Grande, Zinga, adesso sì che è tutto più chiaro (a voi lettori). Fine della chiamata. Eppure, guardandoci nelle palle degli occhi (per lo meno da ciò che riusciamo a percepire l’uno dell’altro, osservandoci con le nostre mascherine calate sul viso), qualche luminosa osservazione si fa largo nel caparbio buio della nostra insipienza:
1) non permetteremo a nessuno, e tanto meno a qualche No Vax ancora in circolazione, di darci dei pecoroni. Né a noi, né tanto meno ai nostri amati lettori;
2) parlare dell’immunità di gregge come fosse una questione di lana caprina porta male. Vedi cos’è toccato a Boris Johnson;
3) se dobbiamo tutti immunizzarci come delle pecore esponendoci al virus, almeno i nati sotto il segno dell’Ariete o del Capricorno possono farlo rimanendo a casa?
Detto questo, sarà sicuramente già capitato anche a voi di ascoltare persone (politici, giornalisti, scienziati, cantanti, influencer su Instagram…) che fanno confusione sull’argomento, generando termini apparentemente inspiegabili, nei quali con buona probabilità vi imbatterete, se già non vi siete incappati. Ve ne elenchiamo qualcuno, così che possiate rimanere immuni, dopo averne colto la possibile essenza intrinseca del suo significato, se mai ne avesse uno.

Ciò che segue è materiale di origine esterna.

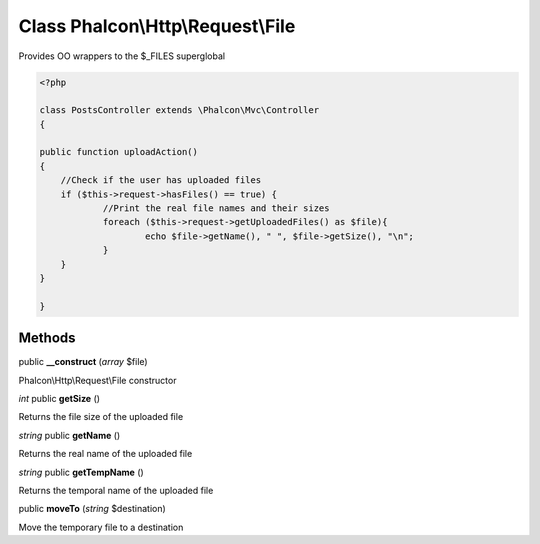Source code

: Class **Phalcon\\Http\\Request\\File**
======================================

Provides OO wrappers to the $_FILES superglobal  

.. code-block:: php

    <?php

    class PostsController extends \Phalcon\Mvc\Controller
    {
    
    public function uploadAction()
    {
    	//Check if the user has uploaded files
    	if ($this->request->hasFiles() == true) {
    		//Print the real file names and their sizes
    		foreach ($this->request->getUploadedFiles() as $file){
    			echo $file->getName(), " ", $file->getSize(), "\n";
    		}
    	}
    }
    
    }



Methods
---------

public **__construct** (*array* $file)

Phalcon\\Http\\Request\\File constructor



*int* public **getSize** ()

Returns the file size of the uploaded file



*string* public **getName** ()

Returns the real name of the uploaded file



*string* public **getTempName** ()

Returns the temporal name of the uploaded file



public **moveTo** (*string* $destination)

Move the temporary file to a destination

Immunità digitale di gregge. Si allude a un tanto immaginifico quanto complesso meccanismo algoritmico in base al quale le informazioni sulla propria identità digitale, unite al più alto numero di informazioni di altre singole identità, rende un sistema informatico inattaccabile da qualsiasi processo di identificazione, difendendo la salute digitale, oltre che la propria privacy, di ciascuno degli elementi del gruppo stesso.
Identità di gregge. Si immagina che possa essere la capacità di celare o mostrare, a seconda di un proprio vantaggio personale, i tratti peculiari che ci contraddistinguono. Esempio: è possibile nascondersi nell’identità (collettiva) di gregge al momento del pagamento di un’imposta, mentre è possibile svelarla all’atto di un risarcimento economico a nostro favore.
Indennità di gregge. Ipotesi praticabile, che tenderebbe a definire la somma da corrispondere doverosamente al prestatore d’opera a titolo di rimborso per spese in occasione di oneri o disagi connessi allo svolgimento della prestazione e/o della situazione. E quella attuale ben si presterebbe a un’indennità di gregge!
Un fitto e tremendo mistero attanaglia virologi, epidemiologi e infettivologi: a raggiungere l’immunità di gregge in Italia saranno solo gli abitanti di… Capri? Speriamo di no, facciamo le corna!